With this heavy-handed metaphor, the Lancaster-based Imitating the Dog shoves HG Wells into a time when the threat of annihilation comes from within: from lack of trust, suspicion of foreigners and selfish lust for survival. Yes, there is the occasional glimpse of an extraterrestrial tripod and some squid-like tentacles, but this War of the Worlds is so unconcerned about that, you wonder what attracted the creators to the book in the first place.

The political message is not merely shoehorned in, it is also confusing: is London dealing with Martian invaders or not?

The production describes what could be the fever dream of William Travers (Gareth Cassidy), not the worldly narrator of the original but a rightwing acolyte of Powell who has suffered a heart attack after being knocked over by a horse at his rally. Still in his hospital pyjamas, he wakes up to an apocalypse and wanders through a charred landscape of empty corridors, deserted underground stations and crazed survivors.
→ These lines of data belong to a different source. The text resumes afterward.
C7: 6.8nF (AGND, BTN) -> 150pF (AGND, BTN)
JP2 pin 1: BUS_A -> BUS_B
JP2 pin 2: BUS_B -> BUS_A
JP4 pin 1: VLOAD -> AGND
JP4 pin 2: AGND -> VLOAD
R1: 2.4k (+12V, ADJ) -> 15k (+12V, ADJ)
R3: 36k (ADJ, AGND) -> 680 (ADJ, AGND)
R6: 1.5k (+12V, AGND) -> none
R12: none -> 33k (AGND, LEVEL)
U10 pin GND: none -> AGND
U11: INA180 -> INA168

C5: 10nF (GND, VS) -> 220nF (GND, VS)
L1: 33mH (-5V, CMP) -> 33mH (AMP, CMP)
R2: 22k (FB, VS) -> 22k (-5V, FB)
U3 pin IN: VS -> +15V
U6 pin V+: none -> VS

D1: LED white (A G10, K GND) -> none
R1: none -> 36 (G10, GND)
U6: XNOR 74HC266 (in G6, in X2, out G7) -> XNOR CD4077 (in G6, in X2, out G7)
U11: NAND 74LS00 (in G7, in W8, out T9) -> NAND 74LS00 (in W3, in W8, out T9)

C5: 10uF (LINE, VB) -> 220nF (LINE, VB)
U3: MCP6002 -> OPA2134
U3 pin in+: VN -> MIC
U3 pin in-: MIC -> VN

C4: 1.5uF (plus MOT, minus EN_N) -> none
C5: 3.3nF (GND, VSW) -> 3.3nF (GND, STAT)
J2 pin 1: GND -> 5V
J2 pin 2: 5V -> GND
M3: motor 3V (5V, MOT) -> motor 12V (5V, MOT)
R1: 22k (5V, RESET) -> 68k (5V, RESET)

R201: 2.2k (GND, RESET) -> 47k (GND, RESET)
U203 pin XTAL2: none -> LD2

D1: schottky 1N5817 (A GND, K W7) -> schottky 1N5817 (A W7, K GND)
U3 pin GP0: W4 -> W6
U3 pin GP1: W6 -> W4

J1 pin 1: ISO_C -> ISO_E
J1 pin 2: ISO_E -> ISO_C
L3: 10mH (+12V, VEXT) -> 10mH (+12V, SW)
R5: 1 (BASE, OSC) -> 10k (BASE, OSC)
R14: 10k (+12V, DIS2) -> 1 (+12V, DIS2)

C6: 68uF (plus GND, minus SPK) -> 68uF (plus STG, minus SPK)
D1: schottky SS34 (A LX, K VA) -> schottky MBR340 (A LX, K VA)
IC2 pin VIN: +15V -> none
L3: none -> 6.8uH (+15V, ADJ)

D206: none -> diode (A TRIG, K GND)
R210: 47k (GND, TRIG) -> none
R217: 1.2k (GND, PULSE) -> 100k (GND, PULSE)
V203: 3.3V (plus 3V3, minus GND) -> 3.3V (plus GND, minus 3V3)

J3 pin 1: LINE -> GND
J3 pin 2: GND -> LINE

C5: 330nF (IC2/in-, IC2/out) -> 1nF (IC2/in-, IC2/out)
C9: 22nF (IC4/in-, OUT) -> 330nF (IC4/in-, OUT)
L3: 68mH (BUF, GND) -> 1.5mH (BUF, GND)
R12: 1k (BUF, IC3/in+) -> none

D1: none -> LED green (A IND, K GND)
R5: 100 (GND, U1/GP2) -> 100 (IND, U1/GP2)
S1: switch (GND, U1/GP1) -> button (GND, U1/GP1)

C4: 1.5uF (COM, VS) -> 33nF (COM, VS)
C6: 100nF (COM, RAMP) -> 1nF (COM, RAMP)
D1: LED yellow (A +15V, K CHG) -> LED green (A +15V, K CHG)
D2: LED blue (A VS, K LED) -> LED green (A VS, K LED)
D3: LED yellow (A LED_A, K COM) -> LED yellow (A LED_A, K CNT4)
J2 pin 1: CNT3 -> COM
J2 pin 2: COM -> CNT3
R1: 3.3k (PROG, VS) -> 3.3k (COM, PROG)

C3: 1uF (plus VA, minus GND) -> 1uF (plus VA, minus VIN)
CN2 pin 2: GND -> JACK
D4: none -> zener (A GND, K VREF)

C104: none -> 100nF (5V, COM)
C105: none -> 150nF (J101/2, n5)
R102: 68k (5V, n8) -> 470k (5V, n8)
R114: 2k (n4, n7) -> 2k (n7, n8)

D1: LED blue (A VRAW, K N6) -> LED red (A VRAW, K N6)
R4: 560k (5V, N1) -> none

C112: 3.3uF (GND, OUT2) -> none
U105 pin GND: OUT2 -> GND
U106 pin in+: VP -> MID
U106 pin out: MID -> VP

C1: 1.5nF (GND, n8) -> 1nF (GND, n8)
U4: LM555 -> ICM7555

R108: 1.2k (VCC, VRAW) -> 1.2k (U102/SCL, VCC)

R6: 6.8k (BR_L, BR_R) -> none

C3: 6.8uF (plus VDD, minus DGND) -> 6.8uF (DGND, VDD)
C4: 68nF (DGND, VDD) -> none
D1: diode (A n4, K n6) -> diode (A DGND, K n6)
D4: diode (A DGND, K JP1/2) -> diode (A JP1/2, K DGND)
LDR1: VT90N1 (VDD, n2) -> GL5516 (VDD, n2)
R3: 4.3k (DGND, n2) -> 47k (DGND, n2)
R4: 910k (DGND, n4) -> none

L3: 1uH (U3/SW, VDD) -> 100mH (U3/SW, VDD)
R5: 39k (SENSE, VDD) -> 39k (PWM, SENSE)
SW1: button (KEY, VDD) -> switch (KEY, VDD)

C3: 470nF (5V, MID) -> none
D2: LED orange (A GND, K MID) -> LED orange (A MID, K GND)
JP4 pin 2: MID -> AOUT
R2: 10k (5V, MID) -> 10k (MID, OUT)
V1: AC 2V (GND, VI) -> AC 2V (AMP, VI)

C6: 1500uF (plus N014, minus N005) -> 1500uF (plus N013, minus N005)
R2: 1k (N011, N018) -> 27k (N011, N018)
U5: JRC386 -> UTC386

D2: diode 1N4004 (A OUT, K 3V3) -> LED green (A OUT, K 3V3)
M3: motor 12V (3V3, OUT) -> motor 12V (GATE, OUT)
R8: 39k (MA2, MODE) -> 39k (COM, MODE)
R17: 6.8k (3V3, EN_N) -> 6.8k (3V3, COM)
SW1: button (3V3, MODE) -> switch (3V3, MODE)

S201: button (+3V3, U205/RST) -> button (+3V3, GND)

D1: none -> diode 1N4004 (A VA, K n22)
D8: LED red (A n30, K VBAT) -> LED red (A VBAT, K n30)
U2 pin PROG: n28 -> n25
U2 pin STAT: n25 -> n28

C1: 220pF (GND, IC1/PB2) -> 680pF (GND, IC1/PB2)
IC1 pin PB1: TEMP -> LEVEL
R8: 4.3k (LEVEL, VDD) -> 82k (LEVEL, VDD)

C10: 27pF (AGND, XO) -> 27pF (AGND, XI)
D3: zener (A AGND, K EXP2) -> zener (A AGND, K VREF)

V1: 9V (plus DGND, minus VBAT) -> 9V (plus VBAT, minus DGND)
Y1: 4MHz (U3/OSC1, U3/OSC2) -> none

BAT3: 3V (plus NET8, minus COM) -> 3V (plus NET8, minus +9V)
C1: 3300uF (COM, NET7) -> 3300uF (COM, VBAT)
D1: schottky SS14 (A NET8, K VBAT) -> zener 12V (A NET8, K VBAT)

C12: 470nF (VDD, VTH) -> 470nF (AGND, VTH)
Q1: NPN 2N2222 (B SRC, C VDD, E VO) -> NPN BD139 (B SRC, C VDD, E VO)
He has a perpetual look of panic.

And a look is all he can give: there is so little dialogue in the visually based adaptation by directors Pete Brooks, Andrew Quick and Simon Wainwright that the four actors can only imply what they are thinking. What motivates their curt interactions we can only guess. When Travers stops being frightened and bewildered, he becomes unaccountably angry, his psychology always a mystery.

For all the dramaturgical flaws, however, it is impressively told. With handheld cameras, back projections and miniature props, the precisely choreographed actors provide the live feed for a filmic odyssey projected above their heads. Abby Clarke’s sets stick to a claustrophobic palette of dirty greens and fiery ochres, while James Hamilton’s ever-present score swells in symphonic waves and electronic pulses. Technically, it is a triumph; emotionally, it is on another planet.